- **Excerpt provided**:
About Me


I am a statistician working for the Fifth Third (5/3) bank in Cincinnati (OH). In the bank, I am leading a team of quantitative analysts developing predictive models for the enterprise risk as well as working on annual submissions of Comprehensive Capital Analysis and Review (CCAR). Before joining the Fifth Third bank, I had worked for LexisNexis Risk Solutions, JPM Chase, and PayPal on various interesting areas, including database marketing, risk modeling, and fraud detection with machine learning.

I truly enjoy working on the data and concerting with other statisticians. In my spare time, I like learning new computing languages and reading good books and paper in statistics and machine learning.

- **Data provided**:

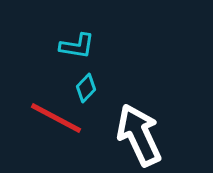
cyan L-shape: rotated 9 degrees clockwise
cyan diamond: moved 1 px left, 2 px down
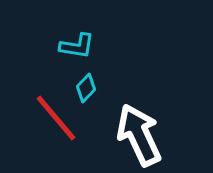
red line: rotated 22 degrees clockwise
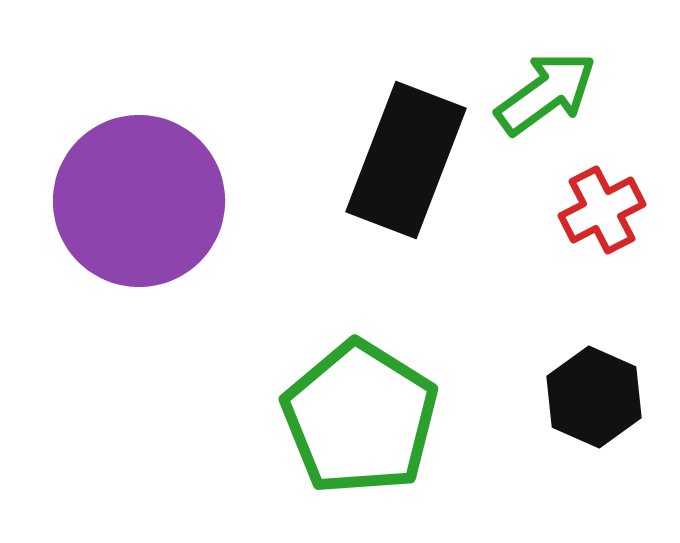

- **Requirements**: Write the next part of the About Me text above, starting after its last sentence.

- **The result**:
Let’s link up on Linkedin

Developed R Packages

– R package “mob” (https://CRAN.R-project.org/package=mob), Monotonic Optimal Binning for the risk scorecard development
– R package “yager” (https://CRAN.R-project.org/package=yager), General Regression Neural Networks for functional approximation and classification
– R package “yap” (https://CRAN.R-project.org/package=yap), Probabilistic Neural Networks for pattern recognition

Selected Publications

– Modeling Practices of Operational Loss Forecasts, SAS Analytics Conference, 2015
– Modeling Fractional Outcomes with SAS ®, SAS Global Forum, 2014
– Modeling Practices of Risk Parameters for Consumer Portfolio, SAS Analytics Conference, 2011
– Rapid Model Refresh in Online Fraud Detection Engine, SAS Data Mining Conference, 2010
– Generalizations of Generalized Additive Model: A Case of Credit Risk Modeling, SAS Global Forum, 2009
– A Class of Predictive Models for Multilevel Risks, SAS Global Forum, 2009
– Count Data Models in SAS, SAS Global Forum, 2008 (Best Contributed Paper)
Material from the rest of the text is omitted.